La velocidad del Leverkusen fue decisiva. Su accionar ofensivo se convertía en oleaje aprovechando el rápido tránsito por el medio campo y la zaga del Atlético estuvo saliendo de un problema para ser metido en otro con una frecuencia inusual, porque siempre ha mostrado una gran solidez en la cobertura cerrando espacios que ayer se abrieron.

CÓMO SUFRIÓ EL ATLÉTICO
Incluso un delantero como Mandzukic tuvo que despejar en la propia raya, con Moyá vencido, una pelota golpeada desde el punto penal por Spahic en el minuto 13; y el mismo Spahic a los 26 estrelló un taponazo escalofriante en la escuadra superior derecha de la cabaña defendida por Moyá.

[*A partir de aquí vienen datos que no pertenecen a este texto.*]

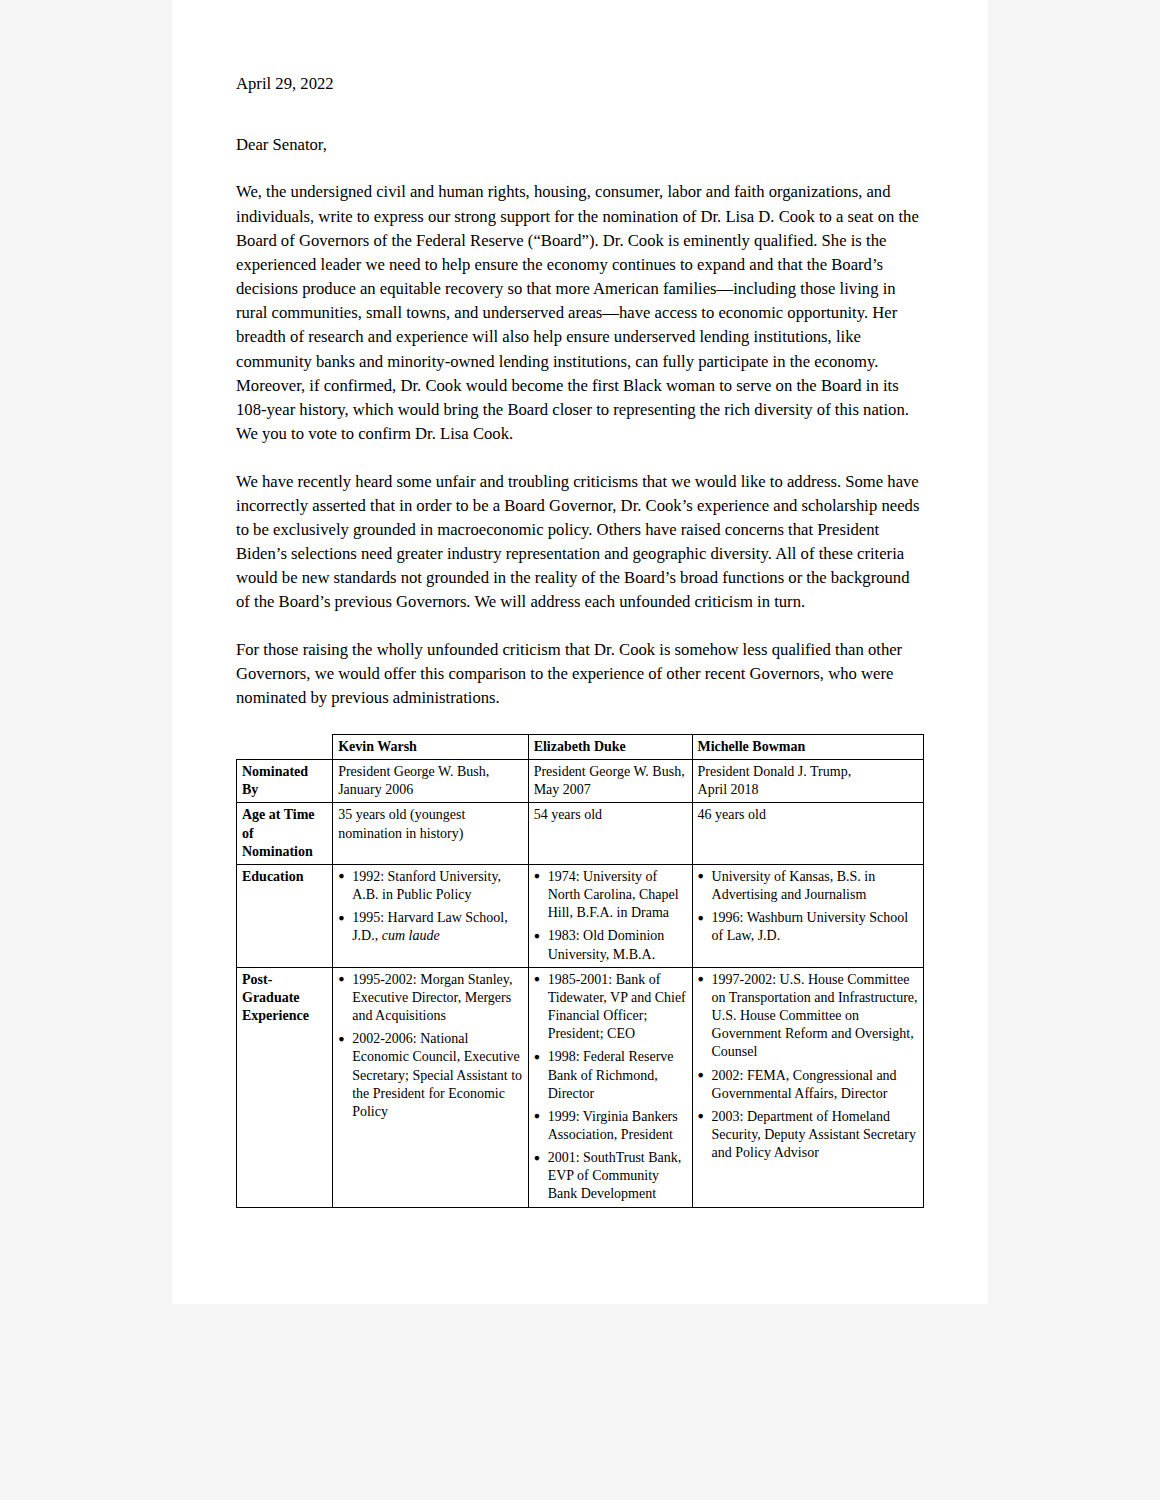April 29, 2022
Dear Senator,
We, the undersigned civil and human rights, housing, consumer, labor and faith organizations, and individuals, write to express our strong support for the nomination of Dr. Lisa D. Cook to a seat on the Board of Governors of the Federal Reserve (“Board”). Dr. Cook is eminently qualified. She is the experienced leader we need to help ensure the economy continues to expand and that the Board’s decisions produce an equitable recovery so that more American families—including those living in rural communities, small towns, and underserved areas—have access to economic opportunity. Her breadth of research and experience will also help ensure underserved lending institutions, like community banks and minority-owned lending institutions, can fully participate in the economy. Moreover, if confirmed, Dr. Cook would become the first Black woman to serve on the Board in its 108-year history, which would bring the Board closer to representing the rich diversity of this nation. We you to vote to confirm Dr. Lisa Cook.
We have recently heard some unfair and troubling criticisms that we would like to address. Some have incorrectly asserted that in order to be a Board Governor, Dr. Cook’s experience and scholarship needs to be exclusively grounded in macroeconomic policy. Others have raised concerns that President Biden’s selections need greater industry representation and geographic diversity. All of these criteria would be new standards not grounded in the reality of the Board’s broad functions or the background of the Board’s previous Governors. We will address each unfounded criticism in turn.
For those raising the wholly unfounded criticism that Dr. Cook is somehow less qualified than other Governors, we would offer this comparison to the experience of other recent Governors, who were nominated by previous administrations.
| | Kevin Warsh | Elizabeth Duke | Michelle Bowman |
| --- | --- | --- | --- |
| Nominated By | President George W. Bush, January 2006 | President George W. Bush, May 2007 | President Donald J. Trump, April 2018 |
| Age at Time of Nomination | 35 years old (youngest nomination in history) | 54 years old | 46 years old |
| Education | 1992: Stanford University, A.B. in Public Policy 1995: Harvard Law School, J.D., cum laude | 1974: University of North Carolina, Chapel Hill, B.F.A. in Drama 1983: Old Dominion University, M.B.A. | University of Kansas, B.S. in Advertising and Journalism 1996: Washburn University School of Law, J.D. |
| Post-Graduate Experience | 1995-2002: Morgan Stanley, Executive Director, Mergers and Acquisitions 2002-2006: National Economic Council, Executive Secretary; Special Assistant to the President for Economic Policy | 1985-2001: Bank of Tidewater, VP and Chief Financial Officer; President; CEO 1998: Federal Reserve Bank of Richmond, Director 1999: Virginia Bankers Association, President 2001: SouthTrust Bank, EVP of Community Bank Development | 1997-2002: U.S. House Committee on Transportation and Infrastructure, U.S. House Committee on Government Reform and Oversight, Counsel 2002: FEMA, Congressional and Governmental Affairs, Director 2003: Department of Homeland Security, Deputy Assistant Secretary and Policy Advisor |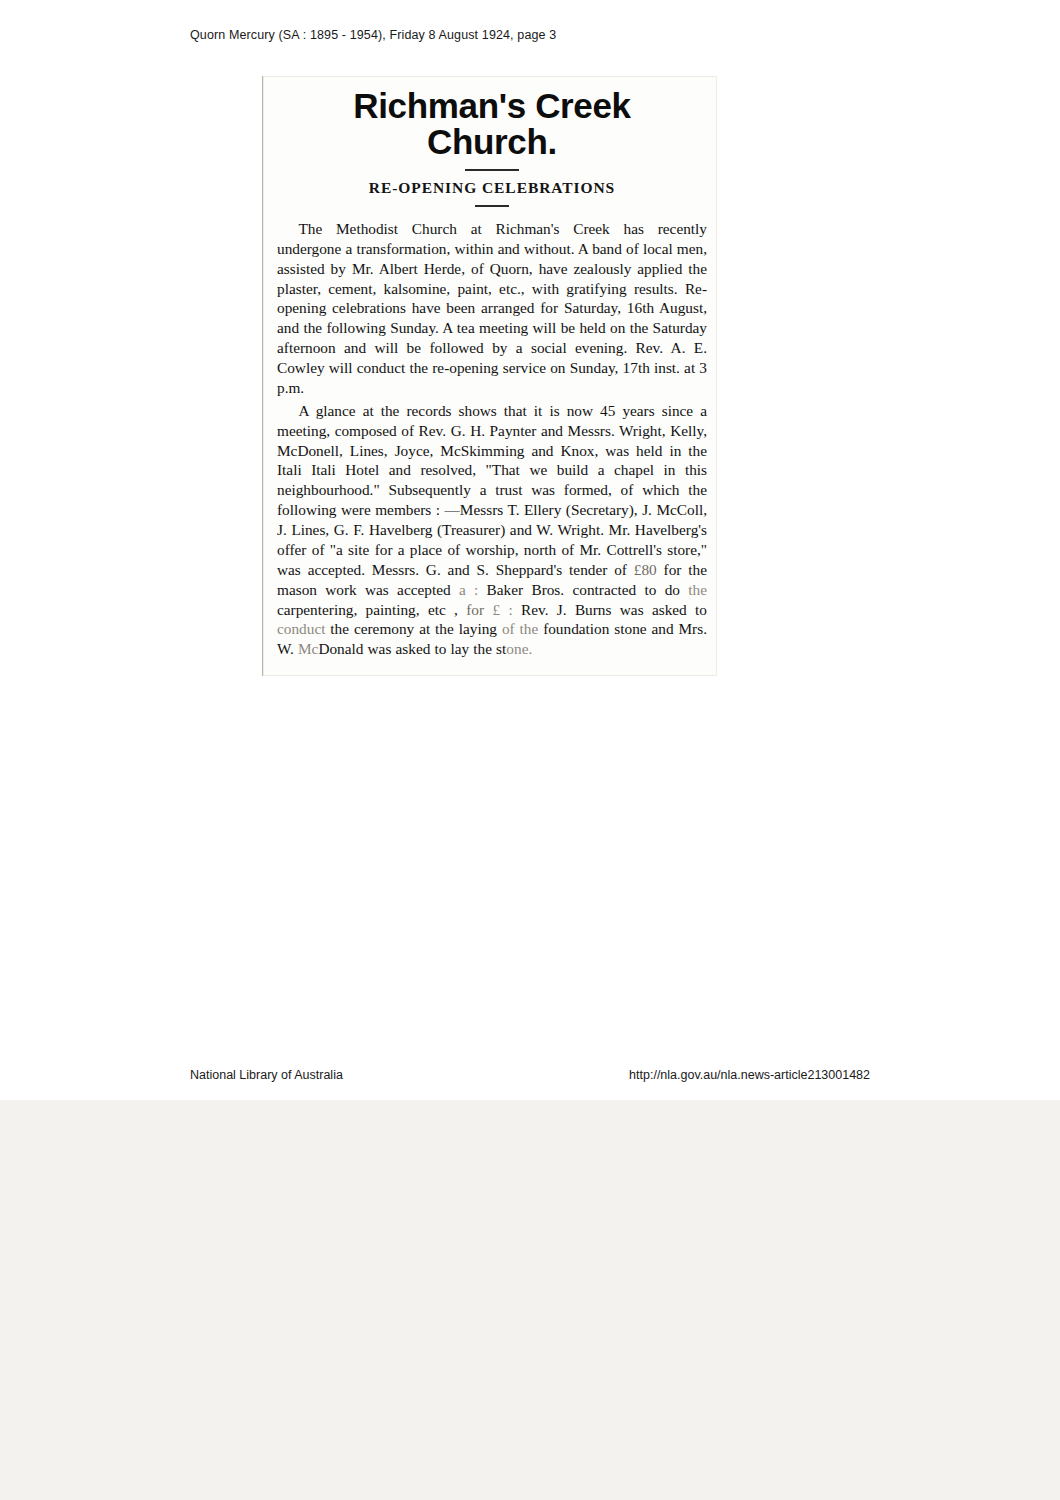Quorn Mercury (SA : 1895 - 1954), Friday 8 August 1924, page 3
Richman's Creek
Church.
RE-OPENING CELEBRATIONS
The Methodist Church at Richman's Creek has recently undergone a transformation, within and without. A band of local men, assisted by Mr. Albert Herde, of Quorn, have zealously applied the plaster, cement, kalsomine, paint, etc., with gratifying results. Re-opening celebrations have been arranged for Saturday, 16th August, and the following Sunday. A tea meeting will be held on the Saturday afternoon and will be followed by a social evening. Rev. A. E. Cowley will conduct the re-opening service on Sunday, 17th inst. at 3 p.m.
A glance at the records shows that it is now 45 years since a meeting, composed of Rev. G. H. Paynter and Messrs. Wright, Kelly, McDonell, Lines, Joyce, McSkimming and Knox, was held in the Itali Itali Hotel and resolved, "That we build a chapel in this neighbourhood." Subsequently a trust was formed, of which the following were members : —Messrs T. Ellery (Secretary), J. McColl, J. Lines, G. F. Havelberg (Treasurer) and W. Wright. Mr. Havelberg's offer of "a site for a place of worship, north of Mr. Cottrell's store," was accepted. Messrs. G. and S. Sheppard's tender of £80 for the mason work was accepted a : Baker Bros. contracted to do the carpentering, painting, etc , for £ : Rev. J. Burns was asked to conduct the ceremony at the laying of the foundation stone and Mrs. W. Mc Donald was asked to lay the stone.
National Library of Australia http://nla.gov.au/nla.news-article213001482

Fue necesario esperar hasta el minuto 57 para ver el rayo láser de Calhanoglu, trazado con su poderosa derecha. Ese sería el único gol del partido, aunque el Leverkusen, utilizando sus contragolpes, mantuvo a Simeone con los nervios alterados.

El Atlético dispuso de oportunidades, como el balón bombeado hacia la cabeza de Greizmann, que frustró el arquero Leno con un manotazo providencial; el gol anulado a Torres por haber salido al centro por la raya antes del mal desvío de un defensa y el remate de Tiago Mendes, que el arquero alemán, en un alarde de reflejos, desvió con su mano izquierda dejando a medio mundo con la boca abierta.

MÓNACO SORPRENDENTE
En la otra batalla, poco le importó al Mónaco que el Arsenal jugara en su casa, clavándole tres goles por solo uno en contra. La tropa de Arsene Wenger, a ratos fue borrada por la inesperada agresividad sostenida de un equipo que, además de estar prácticamente descartado en la Liga francesa, solo marcó cuatro goles en sus seis juegos de la fase de grupos en esta Champions. Ayer el Mónaco se desbordó con el accionar de Kondogbia, Berbatov y Yannick apretando el gatillo con precisión y sacudiendo redes, como si fueran pistoleros de grupos como los James y los Dalton, que sembraban pánico en el viejo oeste.

Chamberlain registró el único tanto del Arsenal que viajará a Mónaco con los pies hinchados y sus esperanzas deshilachadas. Una eliminatoria que se considera resuelta, pese a que el Arsenal fue calificado favorito antes de lo visto ayer, una verdadera catástrofe. Difícilmente hay alguien rescatable en la revisión de comportamientos del Arsenal, ni siquiera el chileno Alexis Sánchez, quien fue el más agitado.